Sometimes I gave charity. Sometimes I helped others. Not because I understood Him, but because I hoped that maybe, at the very least, He was karma—that the good would return somehow. I know my faith was strange, uncertain, even inconsistent. But that’s what belief is, right? Trusting even when there’s no evidence. Having faith in something beyond understanding.
There were moments that felt like signs. The first time I felt it, I was nine or ten. On a random night, I prayed—not for health or success—but just to prove to myself that my prayers meant something. I asked to see a $100 bill, something I’d never seen before. The next day, I saw one printed on a correction fluid wrapper. Not real cash—but close enough to feel uncanny. Maybe it wasn’t exactly what I asked for, but it was enough to spark something in me. That tiny moment became the foundation of my faith.
But over time, prayers didn’t always work. Sometimes, they fell short. Other times, they didn’t land at all. Still, I worked on deepening my faith. I thought maybe He favored those who drew closer. I tried different ways of reaching Him—hoping to find the right door.

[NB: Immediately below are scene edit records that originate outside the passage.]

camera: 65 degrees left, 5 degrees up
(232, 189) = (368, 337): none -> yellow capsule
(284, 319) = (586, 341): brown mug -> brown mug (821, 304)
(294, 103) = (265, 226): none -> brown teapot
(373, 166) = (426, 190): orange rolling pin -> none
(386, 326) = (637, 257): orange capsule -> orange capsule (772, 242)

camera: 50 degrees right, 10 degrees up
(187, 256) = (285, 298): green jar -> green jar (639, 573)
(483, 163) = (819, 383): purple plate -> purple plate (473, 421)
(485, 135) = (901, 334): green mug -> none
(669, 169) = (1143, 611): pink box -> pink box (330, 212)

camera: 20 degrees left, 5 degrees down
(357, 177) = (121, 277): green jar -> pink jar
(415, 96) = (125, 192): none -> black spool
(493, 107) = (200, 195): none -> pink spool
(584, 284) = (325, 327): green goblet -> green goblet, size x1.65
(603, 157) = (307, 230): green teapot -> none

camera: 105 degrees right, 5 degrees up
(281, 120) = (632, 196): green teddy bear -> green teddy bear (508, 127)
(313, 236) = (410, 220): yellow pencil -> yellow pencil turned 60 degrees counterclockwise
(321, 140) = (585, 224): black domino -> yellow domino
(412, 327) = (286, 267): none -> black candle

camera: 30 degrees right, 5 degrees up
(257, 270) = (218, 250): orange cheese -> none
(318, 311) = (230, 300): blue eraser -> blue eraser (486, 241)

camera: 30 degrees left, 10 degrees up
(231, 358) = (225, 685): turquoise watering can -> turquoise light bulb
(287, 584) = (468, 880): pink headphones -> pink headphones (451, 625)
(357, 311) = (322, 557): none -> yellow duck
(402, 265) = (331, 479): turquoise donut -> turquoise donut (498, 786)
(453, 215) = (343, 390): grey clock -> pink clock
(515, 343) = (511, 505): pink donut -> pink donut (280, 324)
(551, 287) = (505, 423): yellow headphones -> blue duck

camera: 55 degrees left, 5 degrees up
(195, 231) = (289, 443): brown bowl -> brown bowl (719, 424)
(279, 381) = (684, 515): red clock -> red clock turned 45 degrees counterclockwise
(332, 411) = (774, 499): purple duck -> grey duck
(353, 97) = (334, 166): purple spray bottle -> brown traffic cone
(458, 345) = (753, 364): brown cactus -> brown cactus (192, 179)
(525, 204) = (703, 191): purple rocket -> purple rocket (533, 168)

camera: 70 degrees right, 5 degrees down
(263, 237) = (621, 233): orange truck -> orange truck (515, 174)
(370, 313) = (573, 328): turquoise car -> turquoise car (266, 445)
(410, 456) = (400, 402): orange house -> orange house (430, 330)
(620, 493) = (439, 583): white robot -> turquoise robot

Then came the moment I thought would change everything.
A few months ago, life felt especially hard. So, I finally accepted the offer my father had always extended: to join him on Umrah—the pilgrimage to Makkah and Madinah. It’s not Hajj, but it’s still one of the most sacred acts of Islamic devotion. If I couldn’t find God there, where else?
I went sincerely. I gave two full weeks of my life. I prayed every single prayer, on time, even while I was sick. I shaved my head bald. I performed tahajjud nine out of ten nights at the Haram. I lost count of the tawaf I made. And through it all, I poured my soul into the duas, repeating them constantly, hoping something—anything—would follow me home.
But when I returned… nothing. Not even a correction pen this time. If anything, things got worse. Some of the consequences, sure, were my own fault. Others came from those two weeks I took off. But the things I poured effort into—the things I prayed for—collapsed anyway.
And now, I feel lost. Utterly. Completely.
Faith extinguished. Belief dead.
I look at the world, and all I see is a cold, uncertain place. A scary place. If all the principles I held so dearly were just superstition—then what’s left? I know I was never the most faithful—maybe more of a “reluctant fundamentalist”—but was it really all for nothing?
It’s hard to pray now. When I do, it’s less out of faith and more out of social obligation—a habit, a contract with the world around me. I regret going on pilgrimage. Not because of the effort. Not because of the discomfort. But because I came back with less than I left with. Before, at least, I had belief. Now, that’s gone too.
If everything rides on luck, this world becomes terrifying. Hard work only takes you so far. There are so many outcomes I cannot control—no matter how much I try, no matter how much I give. I look at the thousands walking past me in the streets of Istanbul, and I wonder: how far can I really go? Without power, choice, opportunity—what do I have?
All I seem to do now is run. From poverty. From death. From illness. From failure. From everything that haunts the lives of those without privilege. And I know—I know—I can only run so far.
Damn. It hurts to think about it.
What a scary world this is… without my veil.